Sur ce point, le désengagement de l’Etat ne se fera pas sans dommages collatéraux, notamment le dégraissage du personnel. Appelées à évoluer conformément aux règles du marché, les entreprises publiques ne pourront plus se permettre de prendre en charge un personnel pléthorique et non qualifié, souvent engagé sur des bases clientélistes. Seulement, il n’est pas indiqué de mettre tout le monde dans un même sac.

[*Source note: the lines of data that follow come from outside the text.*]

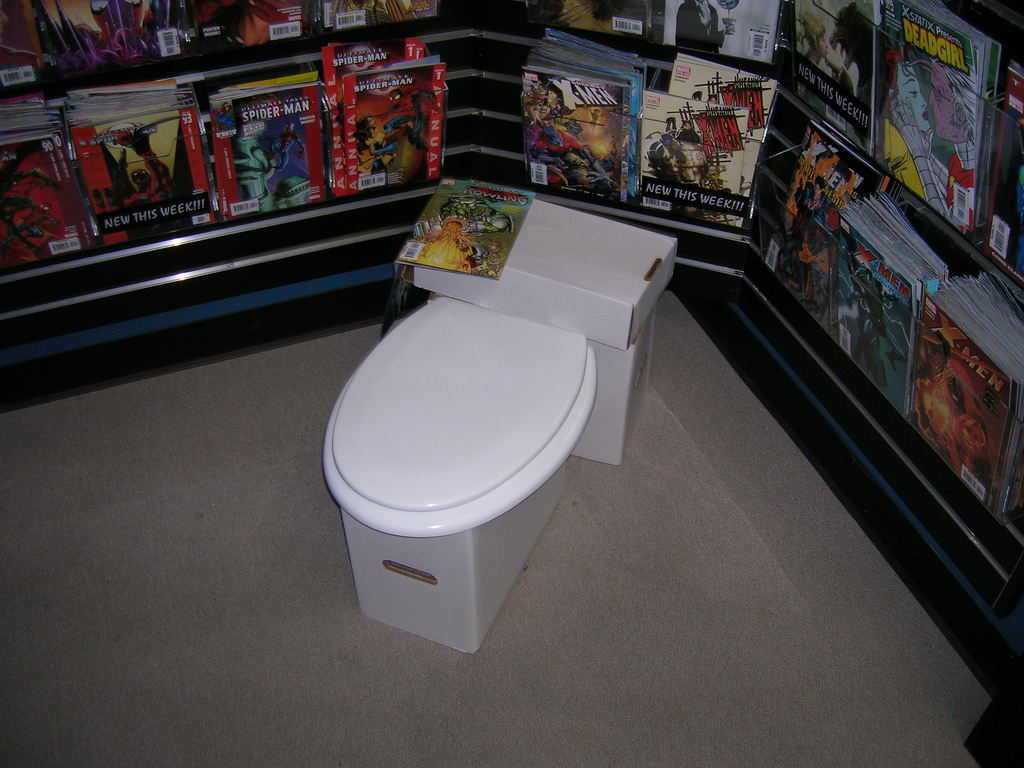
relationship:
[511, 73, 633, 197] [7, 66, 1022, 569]
comic on shelf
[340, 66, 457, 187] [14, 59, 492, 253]
comic on a shelf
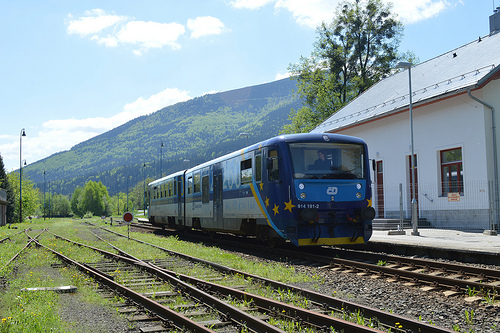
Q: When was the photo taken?
A: Daytime.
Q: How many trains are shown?
A: One.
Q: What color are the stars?
A: Yellow.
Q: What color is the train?
A: Blue.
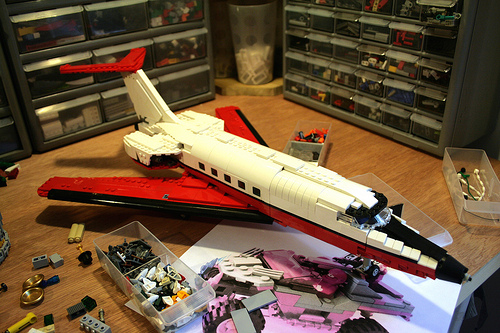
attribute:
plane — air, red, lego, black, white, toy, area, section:
[31, 19, 469, 291]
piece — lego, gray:
[54, 223, 90, 251]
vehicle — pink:
[225, 244, 375, 324]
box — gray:
[279, 3, 499, 167]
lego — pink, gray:
[300, 127, 338, 148]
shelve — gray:
[259, 6, 482, 131]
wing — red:
[30, 160, 179, 235]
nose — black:
[370, 193, 472, 313]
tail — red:
[52, 34, 172, 99]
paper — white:
[425, 297, 460, 328]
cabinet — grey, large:
[10, 20, 234, 170]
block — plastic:
[143, 276, 166, 286]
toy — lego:
[140, 120, 353, 244]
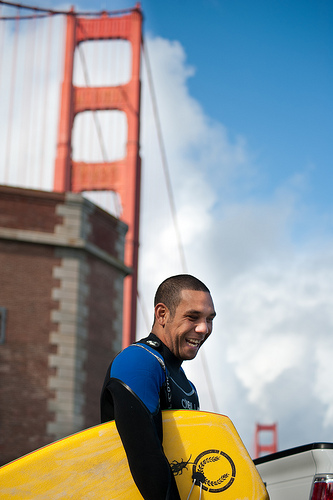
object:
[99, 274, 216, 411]
man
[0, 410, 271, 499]
surfboard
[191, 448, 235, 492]
logo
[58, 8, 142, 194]
bridge support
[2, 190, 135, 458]
wall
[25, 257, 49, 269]
brick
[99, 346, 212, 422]
wetsuit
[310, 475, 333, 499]
tail light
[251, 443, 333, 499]
truck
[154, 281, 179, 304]
hair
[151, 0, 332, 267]
sky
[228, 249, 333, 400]
cloud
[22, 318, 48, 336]
brick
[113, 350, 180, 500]
sleeve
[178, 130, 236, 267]
cloud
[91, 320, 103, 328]
brick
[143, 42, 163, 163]
cable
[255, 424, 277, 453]
bridge support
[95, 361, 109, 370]
brick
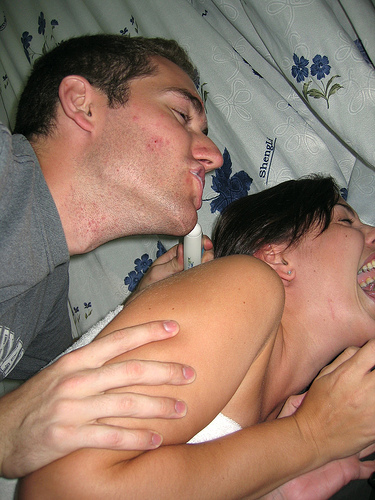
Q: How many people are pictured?
A: Two.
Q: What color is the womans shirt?
A: White.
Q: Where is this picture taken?
A: Bed.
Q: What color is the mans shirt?
A: Gray.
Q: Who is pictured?
A: Man and woman.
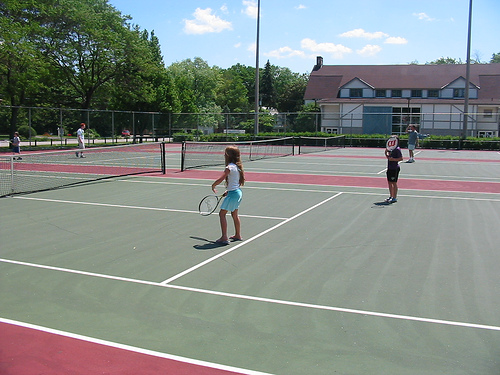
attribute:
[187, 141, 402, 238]
people — young, playing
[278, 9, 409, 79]
clouds — white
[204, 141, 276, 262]
girl — young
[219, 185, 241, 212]
pants — blue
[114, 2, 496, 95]
sky — blue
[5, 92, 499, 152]
fence — chain link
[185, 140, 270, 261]
girl — young, holding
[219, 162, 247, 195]
shirt — white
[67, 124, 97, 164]
payer — dressed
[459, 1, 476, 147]
pole — tall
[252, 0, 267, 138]
pole — tall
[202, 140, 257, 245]
girl — young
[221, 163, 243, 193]
shirt — white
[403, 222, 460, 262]
turf — green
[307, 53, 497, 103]
roof — red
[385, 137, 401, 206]
player — dressed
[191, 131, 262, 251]
girl — young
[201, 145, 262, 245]
girl — young, dressed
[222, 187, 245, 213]
shorts — blue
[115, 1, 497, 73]
sky — blue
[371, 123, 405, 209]
girl — wearing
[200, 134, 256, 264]
girl — young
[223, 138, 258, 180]
hair — blonde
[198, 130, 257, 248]
player — holding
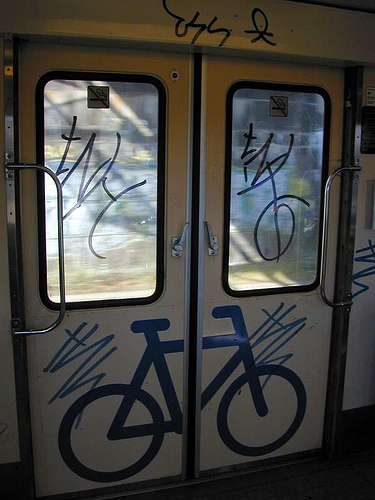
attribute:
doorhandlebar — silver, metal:
[4, 162, 67, 335]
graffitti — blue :
[36, 318, 119, 428]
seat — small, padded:
[124, 311, 189, 334]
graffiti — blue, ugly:
[58, 128, 151, 265]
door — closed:
[16, 39, 331, 450]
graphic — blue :
[55, 306, 305, 482]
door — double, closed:
[10, 36, 353, 498]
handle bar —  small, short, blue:
[211, 304, 243, 319]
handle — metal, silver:
[316, 159, 368, 315]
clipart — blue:
[56, 302, 307, 483]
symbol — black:
[58, 304, 308, 483]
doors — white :
[58, 51, 319, 405]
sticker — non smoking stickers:
[88, 86, 110, 108]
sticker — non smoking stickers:
[270, 95, 287, 116]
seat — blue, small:
[123, 315, 174, 339]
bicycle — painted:
[52, 300, 327, 492]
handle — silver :
[148, 208, 198, 259]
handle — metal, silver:
[317, 163, 364, 318]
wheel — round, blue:
[56, 379, 166, 483]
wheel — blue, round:
[216, 360, 318, 459]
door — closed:
[190, 56, 345, 479]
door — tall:
[16, 40, 198, 499]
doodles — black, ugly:
[56, 115, 147, 258]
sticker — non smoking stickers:
[269, 95, 291, 115]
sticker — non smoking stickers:
[84, 82, 111, 108]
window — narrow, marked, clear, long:
[227, 85, 329, 289]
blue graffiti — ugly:
[40, 322, 126, 429]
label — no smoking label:
[265, 94, 290, 117]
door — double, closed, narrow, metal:
[36, 72, 355, 480]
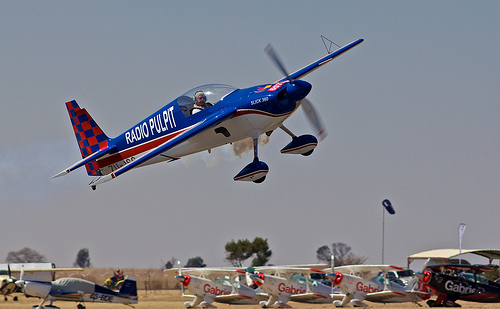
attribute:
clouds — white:
[64, 23, 199, 73]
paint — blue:
[175, 109, 185, 120]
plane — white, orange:
[162, 265, 265, 305]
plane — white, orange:
[252, 261, 329, 306]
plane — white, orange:
[319, 259, 430, 302]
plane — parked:
[84, 44, 371, 205]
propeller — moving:
[245, 30, 341, 152]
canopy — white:
[412, 247, 488, 270]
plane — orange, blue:
[51, 35, 366, 188]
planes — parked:
[51, 33, 368, 193]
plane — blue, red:
[18, 33, 407, 203]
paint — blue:
[170, 126, 204, 152]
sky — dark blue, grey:
[373, 4, 497, 161]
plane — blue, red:
[81, 60, 342, 172]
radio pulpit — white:
[123, 104, 176, 145]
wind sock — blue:
[375, 187, 405, 211]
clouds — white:
[403, 95, 459, 152]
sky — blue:
[57, 2, 469, 243]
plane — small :
[51, 70, 382, 212]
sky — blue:
[416, 63, 458, 120]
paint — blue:
[305, 53, 332, 68]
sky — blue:
[400, 74, 470, 126]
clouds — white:
[2, 185, 57, 262]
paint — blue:
[216, 87, 253, 121]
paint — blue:
[232, 88, 245, 102]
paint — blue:
[233, 93, 246, 104]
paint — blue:
[226, 90, 241, 107]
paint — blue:
[232, 84, 244, 103]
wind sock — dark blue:
[379, 196, 400, 218]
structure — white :
[0, 254, 84, 294]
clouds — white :
[123, 200, 204, 260]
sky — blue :
[0, 0, 494, 263]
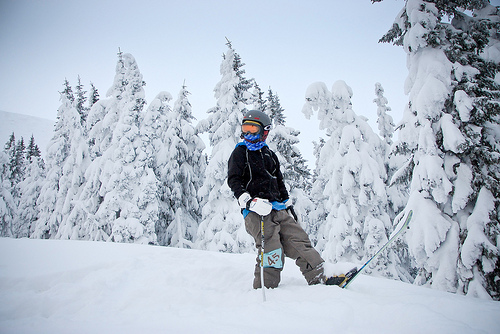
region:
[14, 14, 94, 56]
The sky is clear.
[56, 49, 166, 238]
The trees in the background are covered in snow.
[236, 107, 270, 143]
The person is wearing ski goggles.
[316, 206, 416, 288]
One ski up in the air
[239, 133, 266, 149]
Blue and white scarf around man's neck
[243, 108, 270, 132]
Gray hat on man's head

Des départs négociés ou organisés doivent être prévus afin d’accompagner dans la douceur la transformation ainsi entreprise.

«Le Fonds spécial du portefeuille», une structure mise en place pour l’accompagnement de la transformation, veillera au paiement intégral des droits du personnel victime de l’opération ainsi que les autres aspects sociaux connexes. Le F.S.P. proposera également à l’Etat la diversification de ses participations dans les sociétés existantes dans le but d’assurer un meilleur rendement. Devenues rentables, à la suite de la transformation, l’objectif est de créer de nouveaux emplois, grâce au développement des activités, créant d’autres sociétés commerciales, pensent les initiateurs.

Le Copirep qui a mené les opérations dès le lancement, est maintenu sous une nouvelle forme. «Le Comité de pilotage de la réforme des entreprises publiques », à dater du 24 avril 2009, s’est mué en « Comité de pilotage des entreprises du portefeuille de l’Etat ». Il poursuit dans l’ensemble l’oeuvre de la structure qui l’a précédée, créée à l’instigation de la Banque mondiale.